Relecture du code Pénal : la CAGIDH auditionne le ministre de la Justice
La Commission des affaires générales, institutionnelles et des droits humains (CAGIDH) a auditionné, le lundi 14 Septembre 2026, le ministre de la Justice, le camarade Edasso Rodrigue BAYALA, dans le cadre de la relecture du projet de loi portant Code pénal au Burkina Faso. Toutes les commissions générales de l'Assemblée législative du peuple étaient représentées à cette audition.
Après la présentation de l'exposé des motifs, les députés ont soulevé de nombreuses préoccupations touchant à la peine de mort, à la responsabilité pénale des mineurs, aux délits de presse, à la liberté d'opinion, à la protection des femmes et des enfants, aux infractions économiques, routières et environnementales, ainsi qu'au respect des engagements internationaux du Burkina Faso.
La réintroduction de la peine de mort a occupé une place centrale dans les échanges. Les députés ont interrogé le ministre sur les raisons de ce choix, sur son application éventuelle aux mineurs d'au moins 13 ans et aux femmes enceintes, ainsi que sur les modalités et le mode d'exécution, le délai préalable et l'interdiction éventuelle du cérémonial funéraire.
Pour le ministre cette réintroduction répond à la recrudescence d'infractions particulièrement graves portant atteinte à la vie humaine, à l'intégrité territoriale et à la sécurité publique. Il a notifié que c'est un choix à la fois politique et juridique réservé aux crimes les plus graves. Puis, il a évoqué le contexte sécuritaire, notamment le recrutement de mineurs par des groupes terroristes, justifiant l'application possible de la peine aux mineurs d'au moins 13 ans dans certains cas. Pour les femmes enceintes condamnées, il a précisé que l'exécution interviendrait après l'accouchement.
Le ministre a souligné que la participation à une activité terroriste ne se limite pas au port ou à l'usage d'une arme : d'autres formes de soutien peuvent également engager la responsabilité pénale.
Les parlementaires ont, en outre, adressé des questions au Gouvernement sur les mesures alternatives à l'emprisonnement, notamment le travail d'intérêt général, au regard des capacités du système judiciaire. Aux dires du ministre, ces mécanismes doivent être accompagnés de dispositifs garantissant leur effectivité, l'objectif étant d'éviter que l'emprisonnement soit la réponse systématique à toute infraction, tout en laissant au juge la possibilité d'apprécier la gravité des faits et la personnalité du condamné.
Les députés ont exprimé des préoccupations sur la repénalisation de certains délits de presse et sur les dispositions susceptibles d'affecter la liberté d'opinion et d'expression, notamment en matière de diffamation, d'atteinte à l'honneur d'une personne ou d'un corps constitué, et de caricature. Le ministre a insisté sur le principe selon lequel toute condamnation doit reposer sur des faits précis et des preuves établies et sur la nécessité de distinguer opinions, critiques et faits constitutifs d'infraction.
Sur la protection des mineurs, les échanges ont porté sur les blessures volontaires infligées par des parents adoptifs ou des personnes ayant autorité, sur l'exposition des mineurs à la délinquance, et sur la responsabilité des parents, tuteurs et accompagnateurs, concernant la fourniture de boissons alcoolisées à des mineurs, même accompagnés. Certains députés ont suggéré de renforcer la responsabilité des adultes qui faciliteraient cet accès plutôt que de sanctionner uniquement le fait lui-même.

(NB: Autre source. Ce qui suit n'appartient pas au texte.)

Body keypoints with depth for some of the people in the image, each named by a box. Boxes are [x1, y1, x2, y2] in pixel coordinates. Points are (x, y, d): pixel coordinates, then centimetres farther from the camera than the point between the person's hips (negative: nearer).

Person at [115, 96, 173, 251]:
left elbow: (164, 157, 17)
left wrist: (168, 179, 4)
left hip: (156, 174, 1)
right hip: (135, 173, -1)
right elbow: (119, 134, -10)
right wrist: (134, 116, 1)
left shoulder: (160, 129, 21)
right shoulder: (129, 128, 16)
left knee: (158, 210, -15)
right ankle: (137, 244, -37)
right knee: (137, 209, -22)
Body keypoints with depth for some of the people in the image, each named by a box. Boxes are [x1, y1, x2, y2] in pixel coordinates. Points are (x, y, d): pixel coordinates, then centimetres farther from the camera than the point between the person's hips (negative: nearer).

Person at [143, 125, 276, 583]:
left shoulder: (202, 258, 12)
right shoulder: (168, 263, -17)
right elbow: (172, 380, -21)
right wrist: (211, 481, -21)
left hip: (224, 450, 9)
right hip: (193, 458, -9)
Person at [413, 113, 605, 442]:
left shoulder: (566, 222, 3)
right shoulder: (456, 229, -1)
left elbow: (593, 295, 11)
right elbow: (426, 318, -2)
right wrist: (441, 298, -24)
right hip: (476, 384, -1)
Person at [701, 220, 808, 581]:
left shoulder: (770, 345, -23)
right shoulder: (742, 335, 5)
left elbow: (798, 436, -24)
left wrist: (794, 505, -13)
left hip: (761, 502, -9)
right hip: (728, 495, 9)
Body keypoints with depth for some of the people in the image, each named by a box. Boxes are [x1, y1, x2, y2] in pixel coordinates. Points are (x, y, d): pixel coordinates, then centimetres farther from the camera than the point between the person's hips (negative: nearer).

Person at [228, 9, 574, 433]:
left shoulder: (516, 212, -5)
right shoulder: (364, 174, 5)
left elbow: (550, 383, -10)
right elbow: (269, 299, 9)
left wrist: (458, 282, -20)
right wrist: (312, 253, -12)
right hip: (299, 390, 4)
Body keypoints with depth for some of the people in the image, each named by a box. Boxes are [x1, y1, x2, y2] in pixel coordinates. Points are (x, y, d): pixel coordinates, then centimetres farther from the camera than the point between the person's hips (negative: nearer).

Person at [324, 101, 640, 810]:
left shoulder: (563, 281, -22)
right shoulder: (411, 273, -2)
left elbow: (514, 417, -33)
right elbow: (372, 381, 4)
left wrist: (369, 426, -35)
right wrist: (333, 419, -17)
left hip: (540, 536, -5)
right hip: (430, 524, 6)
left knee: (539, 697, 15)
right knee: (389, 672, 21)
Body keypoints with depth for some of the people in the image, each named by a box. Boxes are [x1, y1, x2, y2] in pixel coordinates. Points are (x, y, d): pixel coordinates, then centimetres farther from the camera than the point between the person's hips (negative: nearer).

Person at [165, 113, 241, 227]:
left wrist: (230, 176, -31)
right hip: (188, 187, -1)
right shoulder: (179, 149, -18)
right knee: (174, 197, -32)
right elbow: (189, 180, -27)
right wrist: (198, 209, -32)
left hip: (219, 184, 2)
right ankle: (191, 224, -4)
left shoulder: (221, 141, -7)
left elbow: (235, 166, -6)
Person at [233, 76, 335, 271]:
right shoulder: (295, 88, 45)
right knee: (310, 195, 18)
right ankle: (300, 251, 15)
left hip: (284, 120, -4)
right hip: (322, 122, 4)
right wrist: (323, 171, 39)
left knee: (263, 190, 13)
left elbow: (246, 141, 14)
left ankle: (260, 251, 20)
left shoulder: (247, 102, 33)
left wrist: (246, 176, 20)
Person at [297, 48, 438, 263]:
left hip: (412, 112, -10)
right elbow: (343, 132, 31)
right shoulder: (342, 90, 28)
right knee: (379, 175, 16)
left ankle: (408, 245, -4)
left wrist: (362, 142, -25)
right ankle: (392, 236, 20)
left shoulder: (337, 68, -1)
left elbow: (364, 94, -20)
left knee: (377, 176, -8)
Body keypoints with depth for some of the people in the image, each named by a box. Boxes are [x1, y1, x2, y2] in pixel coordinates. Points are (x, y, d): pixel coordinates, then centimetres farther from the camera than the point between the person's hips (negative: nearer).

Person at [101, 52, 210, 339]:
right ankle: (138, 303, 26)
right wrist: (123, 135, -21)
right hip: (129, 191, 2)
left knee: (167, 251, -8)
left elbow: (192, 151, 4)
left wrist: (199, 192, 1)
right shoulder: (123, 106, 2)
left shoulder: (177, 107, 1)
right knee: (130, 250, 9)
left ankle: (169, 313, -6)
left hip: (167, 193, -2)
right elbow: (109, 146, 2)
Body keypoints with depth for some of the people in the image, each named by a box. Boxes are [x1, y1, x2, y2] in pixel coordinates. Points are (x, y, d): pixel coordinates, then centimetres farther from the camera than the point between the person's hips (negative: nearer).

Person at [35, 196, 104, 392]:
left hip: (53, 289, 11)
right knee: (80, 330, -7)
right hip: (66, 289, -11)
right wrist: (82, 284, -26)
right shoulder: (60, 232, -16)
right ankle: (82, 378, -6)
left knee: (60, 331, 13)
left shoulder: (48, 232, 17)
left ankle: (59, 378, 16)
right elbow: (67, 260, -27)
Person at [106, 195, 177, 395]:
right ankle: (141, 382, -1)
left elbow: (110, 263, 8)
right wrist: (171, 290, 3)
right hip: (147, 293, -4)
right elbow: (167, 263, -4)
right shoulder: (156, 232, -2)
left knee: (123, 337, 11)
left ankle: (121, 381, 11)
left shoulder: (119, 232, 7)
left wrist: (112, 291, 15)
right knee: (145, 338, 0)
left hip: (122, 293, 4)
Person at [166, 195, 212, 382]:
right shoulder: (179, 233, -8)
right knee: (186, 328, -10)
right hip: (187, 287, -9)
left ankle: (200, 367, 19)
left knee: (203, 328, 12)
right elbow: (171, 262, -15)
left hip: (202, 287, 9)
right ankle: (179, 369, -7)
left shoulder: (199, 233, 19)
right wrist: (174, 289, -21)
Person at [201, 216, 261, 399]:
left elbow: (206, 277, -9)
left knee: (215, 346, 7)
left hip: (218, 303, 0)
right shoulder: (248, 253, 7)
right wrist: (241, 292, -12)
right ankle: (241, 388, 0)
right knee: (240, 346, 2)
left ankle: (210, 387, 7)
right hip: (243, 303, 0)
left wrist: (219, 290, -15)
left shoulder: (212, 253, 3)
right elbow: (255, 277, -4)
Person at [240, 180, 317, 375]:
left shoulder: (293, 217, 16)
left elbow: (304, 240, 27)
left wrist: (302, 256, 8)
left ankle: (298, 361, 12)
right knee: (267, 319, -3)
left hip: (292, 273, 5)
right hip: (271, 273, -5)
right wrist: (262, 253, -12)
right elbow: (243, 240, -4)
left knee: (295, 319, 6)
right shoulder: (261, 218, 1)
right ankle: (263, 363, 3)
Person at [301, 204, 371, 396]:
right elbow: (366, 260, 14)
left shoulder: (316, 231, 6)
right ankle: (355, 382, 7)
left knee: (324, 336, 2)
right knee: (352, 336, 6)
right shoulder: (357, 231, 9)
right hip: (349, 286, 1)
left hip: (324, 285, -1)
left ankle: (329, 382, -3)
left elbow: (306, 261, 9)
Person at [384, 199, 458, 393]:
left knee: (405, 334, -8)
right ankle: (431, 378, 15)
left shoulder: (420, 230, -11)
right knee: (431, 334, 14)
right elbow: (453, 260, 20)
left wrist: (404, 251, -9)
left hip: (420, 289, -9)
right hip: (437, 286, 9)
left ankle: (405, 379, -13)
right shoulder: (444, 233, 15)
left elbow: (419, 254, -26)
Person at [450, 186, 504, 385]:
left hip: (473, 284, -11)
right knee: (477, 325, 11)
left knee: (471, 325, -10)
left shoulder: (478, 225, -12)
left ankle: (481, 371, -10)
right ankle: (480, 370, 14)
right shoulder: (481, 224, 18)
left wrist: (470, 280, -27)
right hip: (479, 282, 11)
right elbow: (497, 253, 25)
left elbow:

Les débats ont également porté sur : l'articulation entre le futur Code pénal et les engagements internationaux du Burkina Faso, en cas de divergence avec un traité ratifié, la protection des données à caractère personnel, face aux enjeux des nouvelles technologies ; la confiscation des biens et la récupération des avoirs issus d'infractions économiques et financières, notamment le détournement de biens publics ; le relèvement des peines pour certaines infractions routières et environnementales ; l'accessibilité du futur texte au grand public, le ministre reconnaissant la nécessité d'un effort de vulgarisation, y compris dans les langues nationales.
Le ministre de la Justice, le camarade Edasso Rodrigue BAYALA a apporté des éléments de réponse à toutes les préoccupations soulevées par les différentes commissions générales de l'Assemblée législative du peuple.
Cette étape doit permettre aux députés de poursuivre la relecture du projet de loi portant Code pénal au Burkina Faso en tenant compte des enjeux liés à la sécurité, à la protection des personnes, aux libertés publiques et à l'efficacité de la réponse pénale.